The Fed Chair has spoken! You're about to pay more money for everything.
THREE Interest rate hikes are expected in 2022 and it will affect every American.
In this post: 1) Inflation 2021 and how to stop it. 2) What's been affected the most, last 3) ACTION YOU NEED TO TAKE NOW.
Yes I'm assigning you homework. Get a pen and paper and take notes.
1) Inflation is out of control - the highest it's been in 39 years and it's not slowing. Powell stopped using the word "transitory" to describe it. Reading between the lines, that means he has to do something about it NOW. He knows inflation is pushing Americans closer to the poverty line more than any other thing right now. Only raising interest rates can slow inflation back to a reasonable number. Here's how that works: With higher inflation business and people will NOT redo factories (business) or kitchens on loan (us). Demand on goods and the overall supply chain will go down, businesses selling goods like lumber, cement, cabinets etc. will lower prices to attract buyers. Lastly with less items bought, strain on transportation will ease (lower gas prices + stuff related to wear and tear on transport vehicles: aka rubber, oil, parts). It’s that simple.
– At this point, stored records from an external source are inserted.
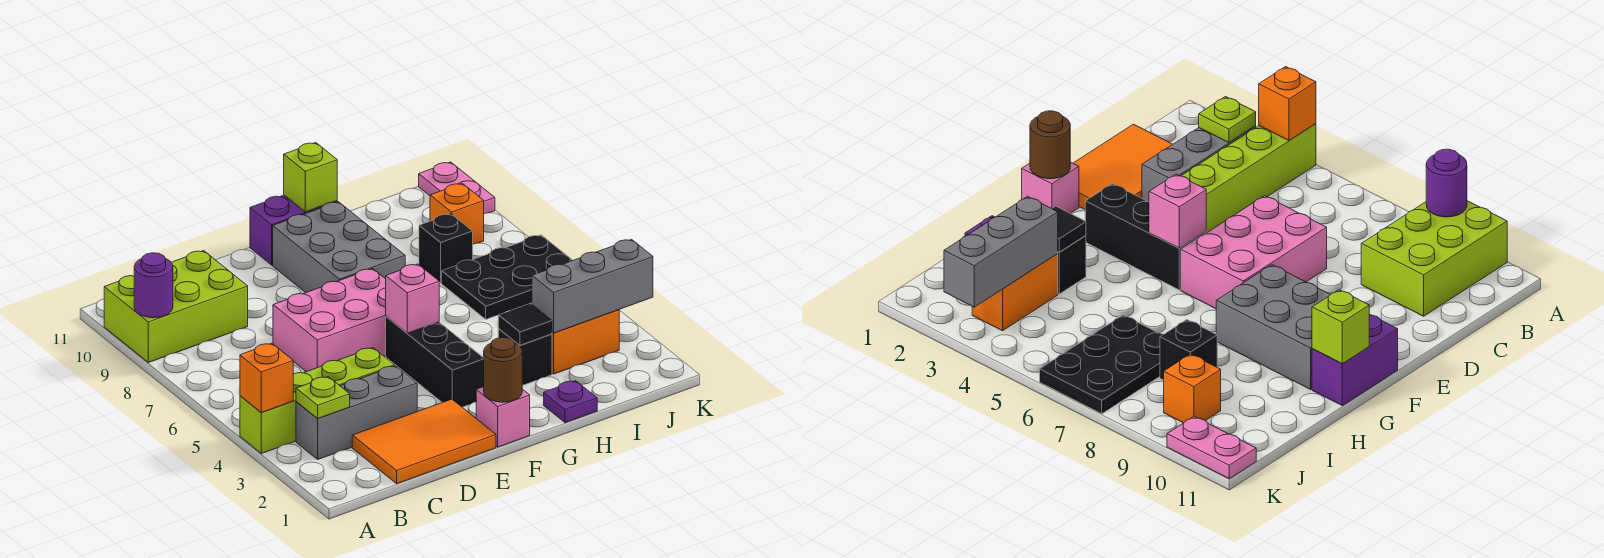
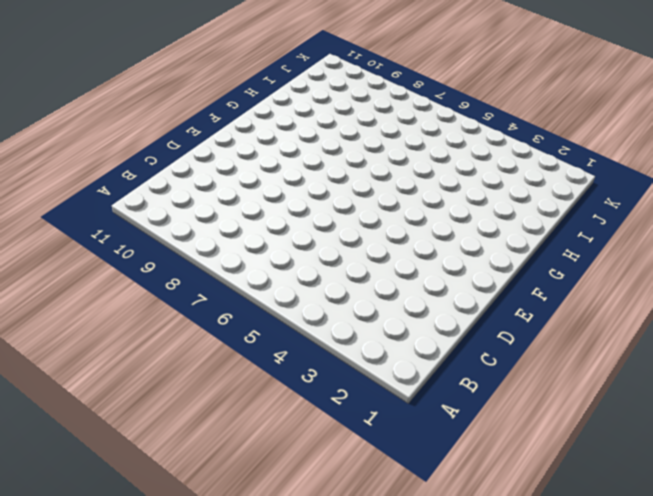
none -> lime 1x4 brick [240,348,395,454]
none -> lime 2x3 brick [104,251,248,363]
none -> grey 1x3 brick [296,366,417,459]

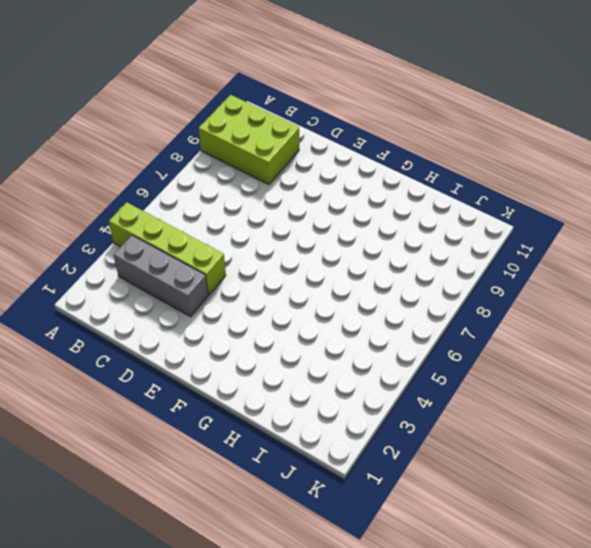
none -> orange 2x3 tile [352,399,496,484]
none -> pink 2x3 brick [273,269,386,372]
none -> pink 1x1 brick [476,387,530,447]

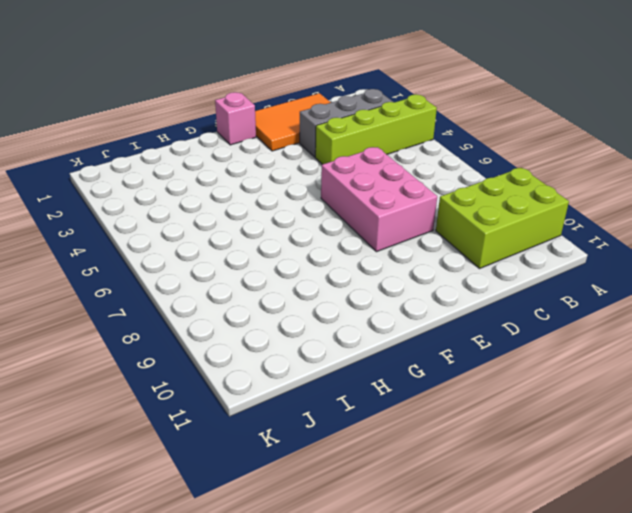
pink 2x3 brick [321,147,437,252] -> pink 2x3 brick turned to [273,269,386,372]
none -> black 1x3 brick [386,317,484,407]
none -> grey 2x3 brick [273,202,405,293]
none -> purple 1x2 brick [250,195,337,265]

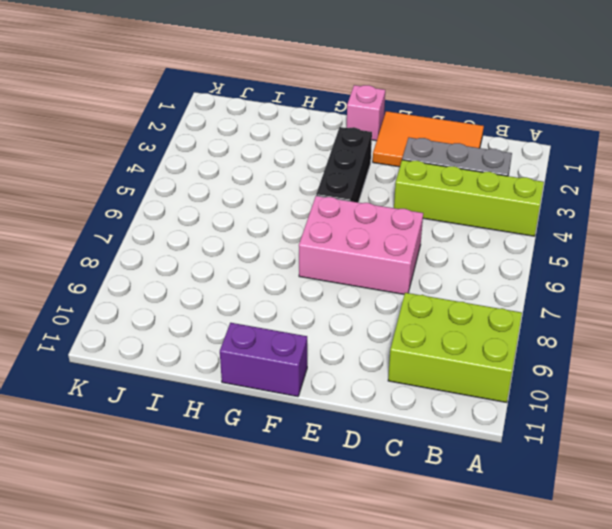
none -> grey 2x3 brick [273,202,405,293]
none -> purple 1x1 plate [544,381,597,423]
none -> black 1x1 brick [498,328,552,385]

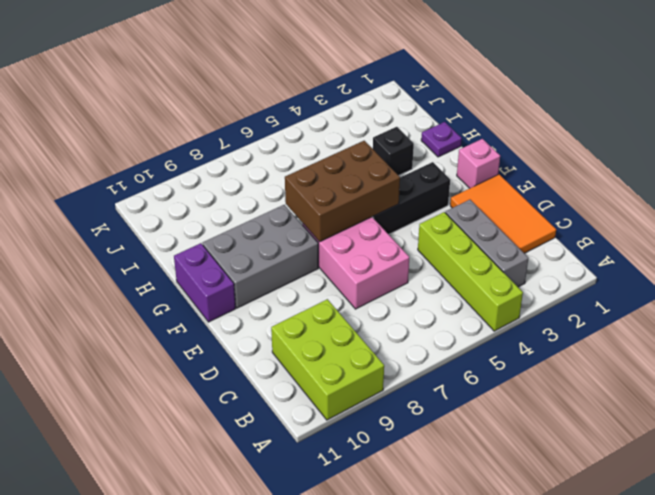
brown 2x3 brick [285,141,400,242] -> pink 1x1 brick [386,264,439,333]
none -> orange 1x2 brick [552,310,619,374]
none -> black 2x3 plate [442,235,573,319]
none -> black 1x1 brick [419,214,473,283]

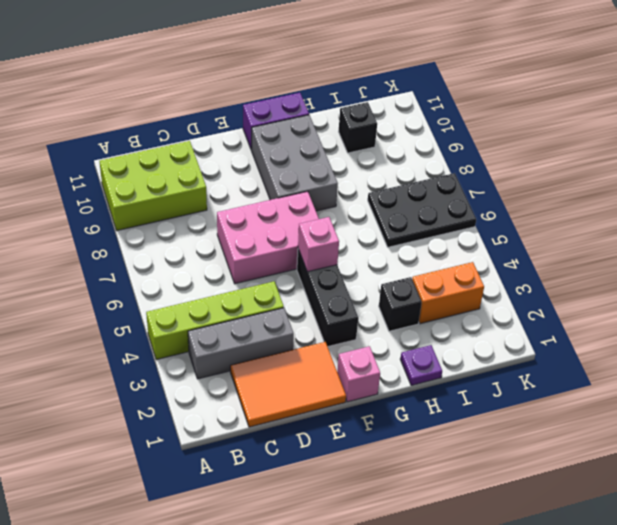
black 1x1 brick [339,102,377,153] -> black 1x1 brick moved to [419,214,473,283]
none -> orange 1x1 brick [430,183,484,244]
none -> pink 1x2 plate [419,162,495,214]
none -> orange 1x1 brick [240,343,293,413]

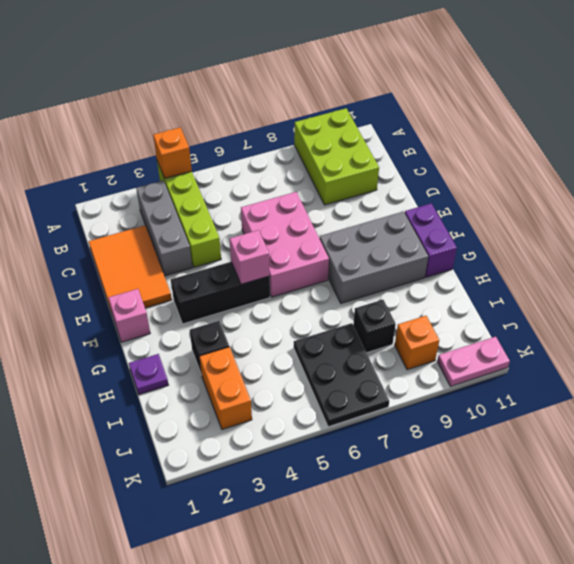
none -> purple 1x1 round brick [134,253,173,318]
none -> lime 1x1 plate [296,377,350,419]
none -> brown 1x1 round brick [484,337,522,402]

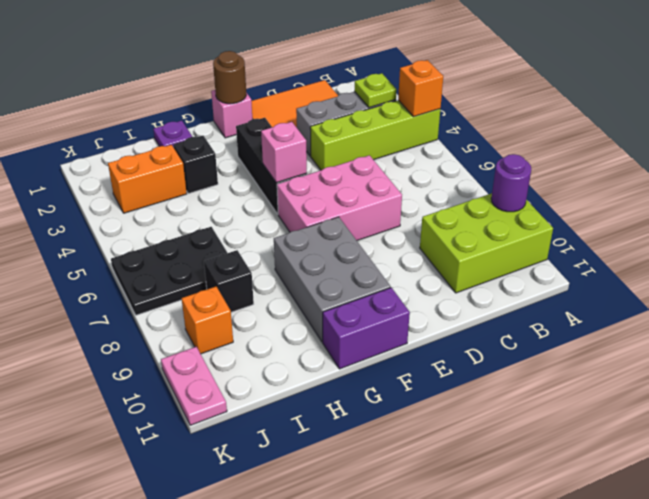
none -> lime 1x1 brick [284,143,337,212]
none -> black 1x1 tile [498,303,552,345]
none -> grey 1x3 brick [532,239,653,333]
2) Look at your paychecks and look at the gas pump the next time you fill up. With gas increasing in cost from a 2021 low of $2.23 per gallon to a high of $3.41. It's the most recognizable difference at a 50% increase, but it doesn't end there!
The average Thanksgiving dinner cost an additional 14% (per The Morning Brew)
Per the World Economic Forum - they're tracking:
Cars and Trucks up 24.4%
Beef up 22%
Bacon up 19%
Eggs up 12%
Furniture up 11%
Fish and Seafood up 10%
3) What THREE actions you need to take (more explanation in the video at the bottom)
FIRST - call your credit card companies and ask for a lower interest rate. Yes, you can actually do that. Link to article below.
THEN - Wait until the next month, call them and ask them again.
The average American has $6250 in credit card debt and lowering the rate 5% on that balance alone will save about $40 per month. That alone was worth the price of admission.
SECOND - If you're thinking about getting a new or new/used car, do it now, order it now, find it now. Prices are up but payments will be up further when car loans get hit with an extra 2 points. For the average person that's $50 a month saved. Further if you have a car loan, call your local bank and credit union to see if you can refinance the loan into a lower rate than you currently have if your APR is above 0%.
THIRD - If you own a home and your interest rate is at or above 3.5%. Today's the day, now's the time. Last chance guys. I'll make it easy. DM me and I'll connect you with a lender that will make the refinance process easy.
LAST - Home values are going to go up another 10% min in 2022 even with the rate hike. When the rate goes up either you're paying $150-250 more per month on that same mortgage plus paying more for the home or your buying power just went down $50k. Look at any home site at a home at any price any price + or - $50k. Those are huge differences in homes.
Bonus Points and this will be on the test: If you're renting and think you're safe - guess again. Rents went up 14% in 2021, and with everything costing more they'll be going up another 10-15% in 2022. I'm already hearing the stories of renters getting hit with $150-400 rent increases on release. The ONLY way to guarantee your payment will go up minimally over the next 30 years is a 30 year fixed mortgage. Plus the tax write off, principal paydown and home values going up. We know this already.